Cooktop Cove: How to make gluten-free low carb bread
By Robin Donovan
The most sought-after recipe in the low-carb world is one for a light, fluffy, non-eggy, gluten-free, low-carb, keto-friendly bread. The recipe below is exactly that. It’s not dense, crumbly or overly eggy like other low-carb breads. It is light and flavorful, and, most importantly for me, it holds together well for sandwiches, even without being toasted.
Instead of using all almond flour to replace the wheat flour, I use a combination of almond flour, psyllium husk and flaxseed meal, which gives it both flavor and texture reminiscent of “real” wheat bread, but without any of the gluten or carbs. With this bread, I can enjoy all my favorite sandwiches again.
Gluten-Free Low-Carb Bread
16
10 minutes
1 hour and 10 minutes
1 hour and 20 minutes
1 ½ cups almond flour
¼ cup psyllium husk
¼ cup flaxseed meal
1 tablespoon gluten-free baking powder
½ teaspoon salt
4 large eggs
¼ cup coconut oil, melted
½ cup warm water
Preheat the oven to 350 degrees Fahrenheit.

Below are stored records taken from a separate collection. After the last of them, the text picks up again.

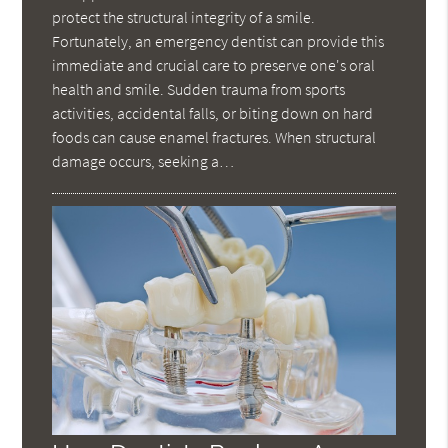
protect the structural integrity of a smile.
Fortunately, an emergency dentist can provide this
immediate and crucial care to preserve one's oral
health and smile. Sudden trauma from sports
activities, accidental falls, or biting down on hard
foods can cause enamel fractures. When structural
damage occurs, seeking a…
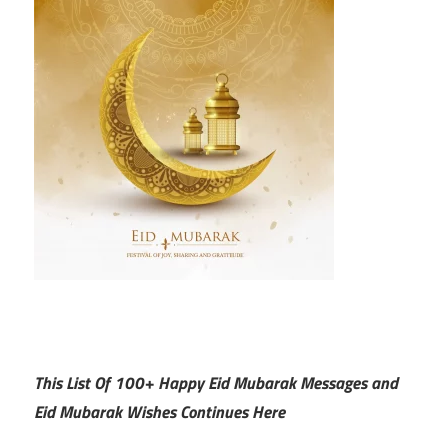
This List Of 100+ Happy Eid Mubarak Messages and
Eid Mubarak Wishes Continues Here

Line a 9-by-5-inch loaf pan with parchment paper.
In a large mixing bowl, combine the almond flour, psyllium husk, flaxseed meal, baking powder and salt,aand stir to mix.
Add the eggs, oil,and warm water. Mix well.
Transfer the batter to the prepared loaf pan and smooth the top.
Bake in the preheated oven for 60 to 70 minutes, until the top is crisp and browned, and a toothpick inserted into the center comes out clean.
Remove from the oven and place the loaf pan on a cooling rack. Let cool completely before removing from the pan.